Singing in the car is so natural and so much fun that I usually don’t worry about the reactions of other motorists. Other than the occasional pedestrians who think that I’m yelling at them, most people (if they look at me at all), just smile and turn away as I wave and keep on singing. I have to admit that I did feel a little sheepish this morning when a policeman pulled alongside me just as Robert Palmer and I were Sneaking Sally through the Alley in our funkiest duet. (I even sing the percolating bass line to that song. I love it.) The officer has obviously seen plenty of middle-aged madwomen singing the songs of their youth because he just drove away.

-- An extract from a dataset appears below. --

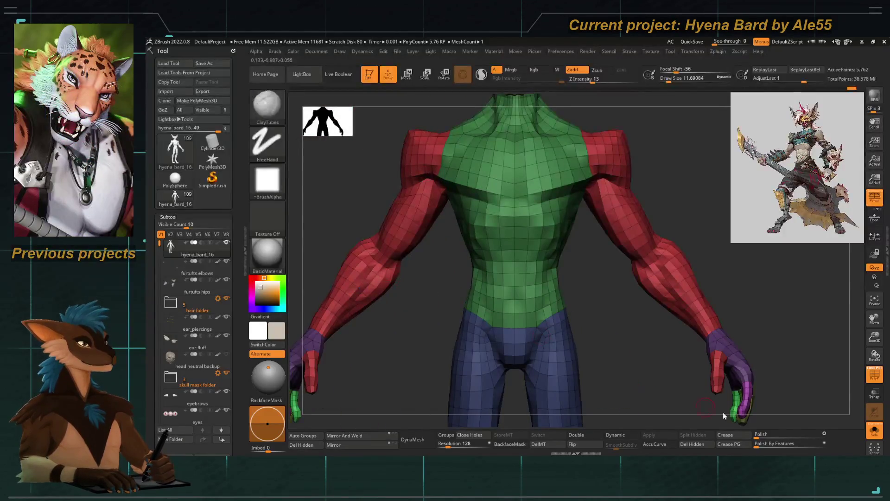
Turn off Solo and PolyFrame, then frame the whole clothed hyena bard.
click(874, 429)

And it is almost always the songs of my youth that compel me to sing along at full voice. If you’ve ever seen the opening scene of Les Intouchables, that’s how cool I like to imagine I am when I sing and bop along to “September” by Earth, Wind, and Fire. Jerry Jeff Walker’s “Sangria Wine” calls for a big, round open-mouthed kind of howling along while the Kinks’ “L-O-L-A” requires a crisper enunciation. Zipping along the freeway in the aural privacy of my car, I can sing all of these without a trace of self-consciousness. But a few of my must-sing-with songs are so corny that I don’t want people, even strangers, to know that I like them. Suddenly, the worst of these, my guiltiest pleasure, Billy Squier’s “Lonely in the Dark” comes on the radio. And I‘m in rush-hour, city street traffic with cars to the left of me, cars to the right. This is such a classically terrible 70s song with screaming one note guitar solos and a medium tempo head-banging, hair-swinging kind of beat, but it has a certain appeal. I resist for the first verse, doing the ventriloquist kind of sing-along with the goofy lyrics: “it’s on your head, it’s a habit that’s hard to break”. Try it: you can sing most of that line without moving your lips. By the second chorus, I can’t hold it in anymore. I must harmonize with Billy as we belt out the brilliant question: “Can you break away from your alibis/ can you make a play, will you meet me in the dark?’ By the time we get to the “don’tcha need me, hey hey” climax, all my dignity is gone.
But I’m in a great mood, and my lucky husband gets to hear me give my solo performance all through our dinner preparation. Oh yeah.